UNTIL THIS May, Massachusetts wine lovers could only dream of a day when a rare Pinot Noir from Oregon, a choice Cabernet from California, or a prized Riesling from New York could be routinely delivered to their doorstep, direct from the winery. But the Supreme Court in May told states they have to change laws that prohibits these sales. Local oenophiles need to tell their legislators the time has come to let the wines in.

The Joint Committee on Consumer Protection and Professional Licensure is working on a bill now, but it is hearing from liquor store owners and wholesalers who don't want competition from the likes of the Joseph Phelps Backus Cabernet or the Ridge Buchignani Zinfandel, two wines from California not available in Massachusetts liquor stores -- even though they can be ordered from the winery in the 30 states allowing direct sales.

The message to the Legislature ought to be simple and direct: If consumers can buy books, clothing, fruit, and all manner of things over the Internet and by mail, they ought to be able to buy wine. It's true, alcoholic beverages are subject to special regulation dating to the end of Prohibition (no purchase by minors being the chief one), but a bill by state Senator Robert O'Leary of Barnstable copes with this special status.

Any out-of-stater wanting to ship to Massachusetts would have to register with the state and pay excise taxes. The wine would be labeled for sale to a resident 21 years or over, with an adult's signature required at delivery, and purchases would be limited to 24 bottles a month. There would be little opportunity for abuse under the bill. In other states, wines offered for direct sale mostly exceed $20 a bottle, hardly the teenager's preferred tipple.

The Legislature needs to act, and it ought to reject one alternative favored by the liquor interests: a ban on shipments by both out-of-state and in-state wineries. Senator Michael Morrissey of Quincy, cochairman of the Consumer Protection Committee, insisted last week he is not seeking to impose a ban. ''We are trying to offer the consumer some choice, help the local wineries consistent with the Supreme Court decision, and balance the concerns of package stores and distributors," he said in a telephone interview.

Morrissey is thinking of limiting the size of wineries that could ship into the state, but, being discriminatory, that probably would violate the Constitution. It also ignores the reality that wineries on the scale of Joseph Phelps and Ridge, while large by Massachusetts standards, offer just the kind of choice, hard-to-get bottles that oenophiles crave.

The Consumer Protection Committee ought to live up to its name by approving a bill that benefits the individual wine drinker, not the interests that now control the trade.

[Stored dataset items]
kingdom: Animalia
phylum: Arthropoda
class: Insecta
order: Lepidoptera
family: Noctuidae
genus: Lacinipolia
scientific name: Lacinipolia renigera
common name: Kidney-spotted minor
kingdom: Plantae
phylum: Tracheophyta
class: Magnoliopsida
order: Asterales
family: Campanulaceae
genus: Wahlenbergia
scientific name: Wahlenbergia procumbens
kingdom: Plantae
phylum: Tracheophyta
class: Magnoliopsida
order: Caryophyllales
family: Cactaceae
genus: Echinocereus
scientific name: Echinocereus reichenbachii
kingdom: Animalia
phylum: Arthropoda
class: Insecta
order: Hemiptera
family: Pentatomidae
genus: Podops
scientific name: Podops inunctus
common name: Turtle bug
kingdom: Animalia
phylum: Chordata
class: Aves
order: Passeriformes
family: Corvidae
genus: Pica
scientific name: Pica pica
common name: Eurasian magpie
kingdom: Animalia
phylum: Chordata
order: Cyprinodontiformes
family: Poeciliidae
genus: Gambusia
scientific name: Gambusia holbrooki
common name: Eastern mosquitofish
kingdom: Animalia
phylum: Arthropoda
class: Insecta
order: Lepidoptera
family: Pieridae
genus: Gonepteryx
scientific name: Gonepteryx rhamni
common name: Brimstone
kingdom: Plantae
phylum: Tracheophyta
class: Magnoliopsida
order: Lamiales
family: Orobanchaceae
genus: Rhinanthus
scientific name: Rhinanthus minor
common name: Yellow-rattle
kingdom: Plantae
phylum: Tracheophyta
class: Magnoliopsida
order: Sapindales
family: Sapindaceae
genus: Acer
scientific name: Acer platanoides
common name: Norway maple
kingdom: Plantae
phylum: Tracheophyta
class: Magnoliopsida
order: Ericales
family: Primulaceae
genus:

** WHAT TO DO **
(a) Update the wine-shipping editorial by writing out everything from "The Consumer Protection Committee ought" down to "control the trade.", with "individual wine drinker" changed to "everyday wine buyer".
(b) Answer these questions from the wine-shipping editorial:
(i) How many states allow direct sales from the winery?
(ii) Under Senator O'Leary's bill, how many bottles a month could a resident buy?
(iii) What town is Senator Michael Morrissey from?

** RESPONSES PER TASK **
(a)
The Consumer Protection Committee ought to live up to its name by approving a bill that benefits the everyday wine buyer, not the interests that now control the trade.

(b)
(i) 30
(ii) 24 bottles
(iii) Quincy